Movie Review : Weapons (2025)
One of the childhood nightmares I can still replay in hi-def involved my father wearing my mother’s clothes and walking downstairs in a reverse bridge pose like Linda Blair in The Exorcist. Then he started tickling me with the most serious, courtroom-witness look on his face. I don’t know why that one stuck. No monsters under the bed, no creepy attic whispers. Just someone I loved suddenly hollowed out and used as a toy by something that clearly hated me.
That exact flavor of dread, the kind that redecorates your personal space , came roaring back after watching Zach Cregger’s new film Weapons. This is a horror movie where the monsters don’t smash through the gates of righteousness. They set up shop inside, change the locks, and start forwarding their mail there.
You probably already know the hook thanks to the film’s minimalist but suspiciously revealing marketing campaign: seventeen kids from the same classroom vanish on the same night. Security footage shows them running out of their houses at exactly 2:17 AM. Their teacher, Mrs. Gandy (Julia Garner), is the obvious scapegoat, mostly because she’s a hypersensitive alcoholic and the town’s collective imagination likes its villains with obvious flaws. Only one kid from the class is still around.
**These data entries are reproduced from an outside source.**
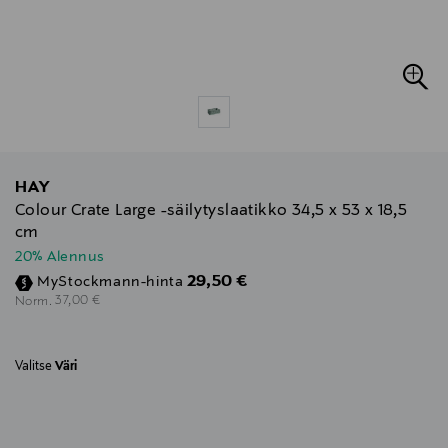
HAY
Colour Crate Large -säilytyslaatikko 34,5 x 53 x 18,5
cm
20% Alennus
Discounted Price
29,50 €
MyStockmann-hinta
Original Price
37,00 €
Norm.
Valitse
Väri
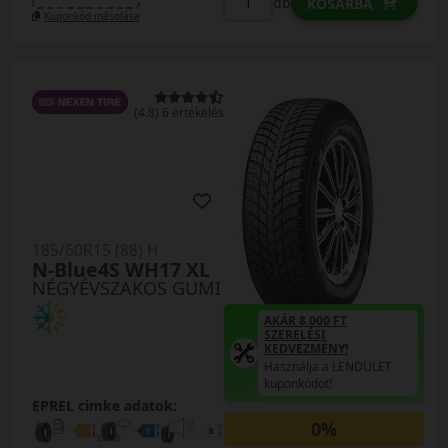
db
KOSÁRBA
Kuponkód másolása
(4.8) 6 értékelés
185/60R15 (88) H
N-Blue4S WH17 XL
NÉGYÉVSZAKOS GUMI
AKÁR 8.000 FT
SZERELÉSI
KEDVEZMÉNY!
Használja a LENDÜLET
kuponkódot!
EPREL cimke adatok:
0%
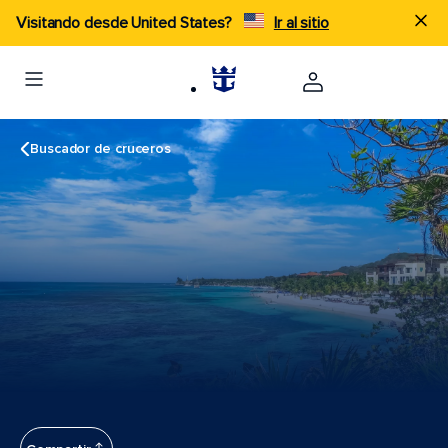
Visitando desde United States?
Ir al sitio
Buscador de cruceros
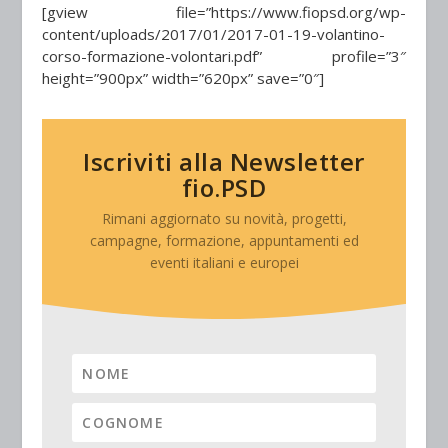
[gview file=”https://www.fiopsd.org/wp-
content/uploads/2017/01/2017-01-19-volantino-
corso-formazione-volontari.pdf” profile=”3″
height=”900px” width=”620px” save=”0″]
Iscriviti alla Newsletter
fio.PSD
Rimani aggiornato su novità, progetti,
campagne, formazione, appuntamenti ed
eventi italiani e europei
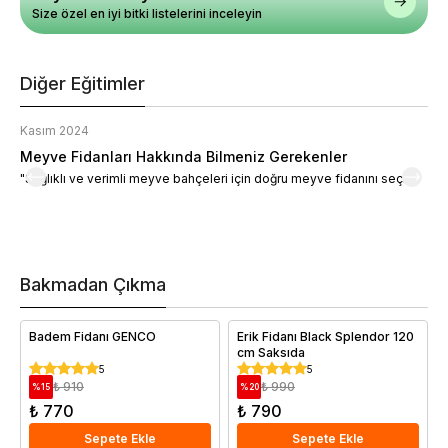
Size özel en iyi bitki listelerini inceleyin
Diğer Eğitimler
Kasım 2024
K
Meyve Fidanları Hakkında Bilmeniz Gerekenler
M
"Sağlıklı ve verimli meyve bahçeleri için doğru meyve fidanını seçin."
M
d
a
t
m
h
v
Bakmadan Çıkma
i
e
Badem Fidanı GENCO
Erik Fidanı Black Splendor 120
cm Saksıda
5
5
₺ 910
₺ 990
%
15
%
20
₺ 770
₺ 790
Sepete Ekle
Sepete Ekle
And he’s not talking.
The Inverting of the American Home
Although Weapons is a buffet of both classic and contemporary terrors: jump scares, grotesque new neighbors, occult symbols tucked into sunny suburban streets. The most unnerving thing in the whole movie is a house. Specifically, the house where Alex Lilly, the lone survivor of the classroom vanishing, lives.
For an elementary school kid, home is supposed to be the life raft that keeps you dry from the outside storm. Weapons flips that raft over, nails it to the ceiling, and covers it in mildew. The Lilly house has its lights permanently off, its windows blocked with newspaper, its floor carpeted with Campbell’s soup cans. Every afternoon after school, Alex disappears into it without a word, like he’s clocking in for a shift no one should have to work.
It reminded me of the all-black house where serial murderer Gretch Gravey lives in Blake Butler’s 300,000,000. In Weapons, whenever suspicion falls on the Lillys, the front door seems to open by itself, inviting the curious inside, if "inviting is the right word for a doorway that swallows you whole. And the deeper the film goes, the more terrifying that house becomes, because it’s not haunted in the usual Boo! sense. It’s parasited, occupied by something that doesn’t belong there and actively trying to stay hidden.
A haunted house trashed by a ghost is one thing. A house turned into a dark, filthy monolith by something that doesn’t care if its residents live or rot? That’s a different breed of terror. It exposes the fragile, often delusional contract childhood operates under: you’re safe at home as long as your parents are stable and no one out there decides to ruin you. Your safety wall is paper thing and it can tear fast.
I was never that close to seeing my dad spiderwalk down the stairs again. But I was never that far, either.
Fragments and Symbolism in Horror
Another fun trick Weapons pulls is telling its story through fragmented points of view. You keep reliving the same one or two days, but each time you’re anchored to a different character. It’s a clever way to keep the plot revealing itself in jagged little bursts, but it also sneaks in one of the film’s central arguments: your quiet life is fragile, and it can vanish because of one person’s decision. Peacefulness isn’t a birthright, it’s a social contract and contracts get torn up all the time.
This idea pays off beautifully in the climax, which might be the most purely satisfying thing I’ve ever seen on a screen. I won’t spoil it, but it runs on a belief system I hold close: trauma changes you in ways you can’t undo, but if you refuse to let it eat you alive, it can turn into a kind of armor.
The closest pop culture parallel I can think of is Randy Orton getting dragged into Bray Wyatt’s swampy nightmare world and emerging unblinking, just long enough to burn the man’s compound to the ground. Or maybe it’s Sarah Connor in Terminator 2, staring down the Terminator in the steel mill: permanently altered, absolutely ready to return fire.
We’re operating on that level of cathartic savagery here. Maybe even beyond.
*
Weapons was a blast. My buddy, walking out of the theatre, said it was the best Stephen King adaptation he’d ever seen, even though Stephen King had nothing to do with it. He’s not wrong. The movie shares King’s obsession with childhood and the awkward violence of coming-of-age, his way of letting hard realism slow-dance with the supernatural. Even the town’s quiet hum feels ripped from Bangor, Maine.
It’s legitimately scary, even though the plot occasionally wanders into absolute wacko territory, because it pokes at a kind of fragility no one wants to think about. Not the fragility of the world. The fragility of you. The idea that your safe little orbit could be cracked open in an instant, and that whatever moves in afterward might never move out.